Leave out the pictures and print the rest of the entries exactly as they stand.
Data to use START
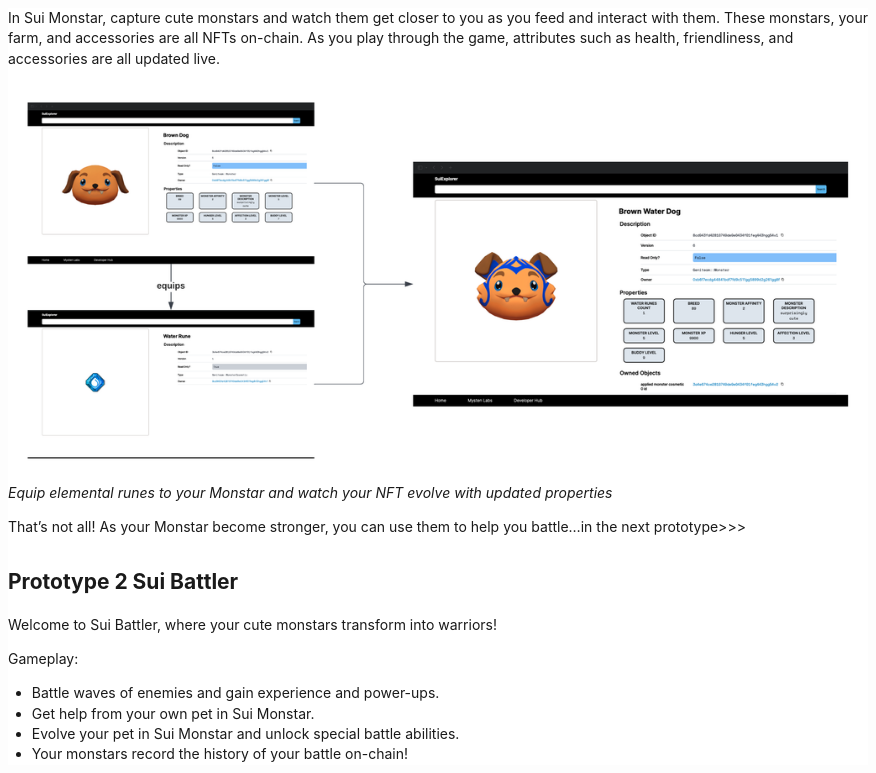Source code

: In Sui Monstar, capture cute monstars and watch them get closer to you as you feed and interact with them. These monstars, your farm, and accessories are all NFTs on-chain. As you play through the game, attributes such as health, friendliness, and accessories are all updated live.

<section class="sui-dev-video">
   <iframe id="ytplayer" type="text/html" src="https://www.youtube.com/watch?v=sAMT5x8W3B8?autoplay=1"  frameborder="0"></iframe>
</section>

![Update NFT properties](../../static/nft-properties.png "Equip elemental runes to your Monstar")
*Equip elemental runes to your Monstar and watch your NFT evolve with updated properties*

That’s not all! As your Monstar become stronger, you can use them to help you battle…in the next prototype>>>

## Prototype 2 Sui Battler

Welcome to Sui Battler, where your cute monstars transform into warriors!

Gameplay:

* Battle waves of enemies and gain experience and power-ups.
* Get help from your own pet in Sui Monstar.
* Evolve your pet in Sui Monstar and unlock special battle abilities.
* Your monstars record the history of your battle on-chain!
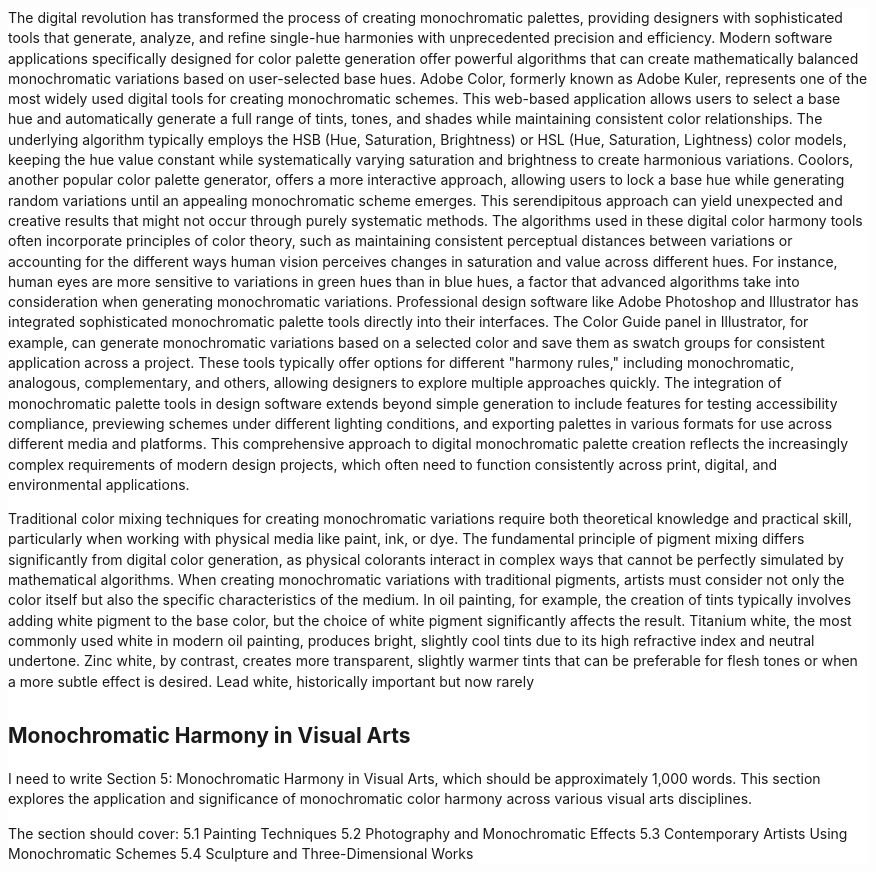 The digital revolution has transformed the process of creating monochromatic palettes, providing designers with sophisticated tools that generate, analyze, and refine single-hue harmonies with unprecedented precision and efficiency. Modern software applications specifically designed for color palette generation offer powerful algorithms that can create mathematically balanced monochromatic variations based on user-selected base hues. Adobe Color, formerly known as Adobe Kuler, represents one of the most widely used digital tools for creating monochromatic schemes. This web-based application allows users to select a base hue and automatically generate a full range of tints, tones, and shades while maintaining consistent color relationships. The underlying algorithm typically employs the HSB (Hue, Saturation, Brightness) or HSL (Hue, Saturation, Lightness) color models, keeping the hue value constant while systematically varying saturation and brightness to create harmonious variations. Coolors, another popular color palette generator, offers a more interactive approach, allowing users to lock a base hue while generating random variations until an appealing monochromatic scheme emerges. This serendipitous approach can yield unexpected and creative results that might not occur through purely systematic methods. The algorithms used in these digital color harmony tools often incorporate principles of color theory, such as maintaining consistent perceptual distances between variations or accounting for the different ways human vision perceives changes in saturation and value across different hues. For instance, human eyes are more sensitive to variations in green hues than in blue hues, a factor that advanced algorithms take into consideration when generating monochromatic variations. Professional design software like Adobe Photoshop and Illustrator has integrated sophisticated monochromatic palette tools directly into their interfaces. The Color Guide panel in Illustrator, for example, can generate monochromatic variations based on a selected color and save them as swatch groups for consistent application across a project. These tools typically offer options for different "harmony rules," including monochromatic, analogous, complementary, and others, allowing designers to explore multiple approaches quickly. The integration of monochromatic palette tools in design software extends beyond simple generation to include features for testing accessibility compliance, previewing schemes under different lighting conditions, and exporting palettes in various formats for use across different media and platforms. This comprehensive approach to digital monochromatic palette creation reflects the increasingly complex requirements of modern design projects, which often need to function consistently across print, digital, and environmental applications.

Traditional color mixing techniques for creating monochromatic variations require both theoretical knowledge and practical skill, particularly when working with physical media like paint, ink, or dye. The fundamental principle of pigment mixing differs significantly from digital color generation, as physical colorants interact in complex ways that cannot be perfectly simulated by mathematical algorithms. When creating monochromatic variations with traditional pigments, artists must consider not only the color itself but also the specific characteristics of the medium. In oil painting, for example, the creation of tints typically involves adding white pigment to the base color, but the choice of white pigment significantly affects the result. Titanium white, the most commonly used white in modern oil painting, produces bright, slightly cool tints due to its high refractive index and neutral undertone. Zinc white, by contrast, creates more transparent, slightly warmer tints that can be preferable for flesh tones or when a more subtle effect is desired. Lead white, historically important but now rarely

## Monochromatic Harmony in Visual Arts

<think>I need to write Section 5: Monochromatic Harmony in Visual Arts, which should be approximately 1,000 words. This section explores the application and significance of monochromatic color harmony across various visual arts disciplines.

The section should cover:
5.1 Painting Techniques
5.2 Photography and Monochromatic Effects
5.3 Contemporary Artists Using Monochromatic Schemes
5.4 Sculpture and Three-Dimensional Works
Data to use END
Written solution
Source code

: In Sui Monstar, capture cute monstars and watch them get closer to you as you feed and interact with them. These monstars, your farm, and accessories are all NFTs on-chain. As you play through the game, attributes such as health, friendliness, and accessories are all updated live.

<section class="sui-dev-video">
   <iframe id="ytplayer" type="text/html" src="https://www.youtube.com/watch?v=sAMT5x8W3B8?autoplay=1"  frameborder="0"></iframe>
</section>

![Update NFT properties](../../static/nft-properties.png "Equip elemental runes to your Monstar")
*Equip elemental runes to your Monstar and watch your NFT evolve with updated properties*

That’s not all! As your Monstar become stronger, you can use them to help you battle…in the next prototype>>>

## Prototype 2 Sui Battler

Welcome to Sui Battler, where your cute monstars transform into warriors!

Gameplay:

* Battle waves of enemies and gain experience and power-ups.
* Get help from your own pet in Sui Monstar.
* Evolve your pet in Sui Monstar and unlock special battle abilities.
* Your monstars record the history of your battle on-chain!
 The digital revolution has transformed the process of creating monochromatic palettes, providing designers with sophisticated tools that generate, analyze, and refine single-hue harmonies with unprecedented precision and efficiency. Modern software applications specifically designed for color palette generation offer powerful algorithms that can create mathematically balanced monochromatic variations based on user-selected base hues. Adobe Color, formerly known as Adobe Kuler, represents one of the most widely used digital tools for creating monochromatic schemes. This web-based application allows users to select a base hue and automatically generate a full range of tints, tones, and shades while maintaining consistent color relationships. The underlying algorithm typically employs the HSB (Hue, Saturation, Brightness) or HSL (Hue, Saturation, Lightness) color models, keeping the hue value constant while systematically varying saturation and brightness to create harmonious variations. Coolors, another popular color palette generator, offers a more interactive approach, allowing users to lock a base hue while generating random variations until an appealing monochromatic scheme emerges. This serendipitous approach can yield unexpected and creative results that might not occur through purely systematic methods. The algorithms used in these digital color harmony tools often incorporate principles of color theory, such as maintaining consistent perceptual distances between variations or accounting for the different ways human vision perceives changes in saturation and value across different hues. For instance, human eyes are more sensitive to variations in green hues than in blue hues, a factor that advanced algorithms take into consideration when generating monochromatic variations. Professional design software like Adobe Photoshop and Illustrator has integrated sophisticated monochromatic palette tools directly into their interfaces. The Color Guide panel in Illustrator, for example, can generate monochromatic variations based on a selected color and save them as swatch groups for consistent application across a project. These tools typically offer options for different "harmony rules," including monochromatic, analogous, complementary, and others, allowing designers to explore multiple approaches quickly. The integration of monochromatic palette tools in design software extends beyond simple generation to include features for testing accessibility compliance, previewing schemes under different lighting conditions, and exporting palettes in various formats for use across different media and platforms. This comprehensive approach to digital monochromatic palette creation reflects the increasingly complex requirements of modern design projects, which often need to function consistently across print, digital, and environmental applications.

Traditional color mixing techniques for creating monochromatic variations require both theoretical knowledge and practical skill, particularly when working with physical media like paint, ink, or dye. The fundamental principle of pigment mixing differs significantly from digital color generation, as physical colorants interact in complex ways that cannot be perfectly simulated by mathematical algorithms. When creating monochromatic variations with traditional pigments, artists must consider not only the color itself but also the specific characteristics of the medium. In oil painting, for example, the creation of tints typically involves adding white pigment to the base color, but the choice of white pigment significantly affects the result. Titanium white, the most commonly used white in modern oil painting, produces bright, slightly cool tints due to its high refractive index and neutral undertone. Zinc white, by contrast, creates more transparent, slightly warmer tints that can be preferable for flesh tones or when a more subtle effect is desired. Lead white, historically important but now rarely

## Monochromatic Harmony in Visual Arts

<think>I need to write Section 5: Monochromatic Harmony in Visual Arts, which should be approximately 1,000 words. This section explores the application and significance of monochromatic color harmony across various visual arts disciplines.

The section should cover:
5.1 Painting Techniques
5.2 Photography and Monochromatic Effects
5.3 Contemporary Artists Using Monochromatic Schemes
5.4 Sculpture and Three-Dimensional Works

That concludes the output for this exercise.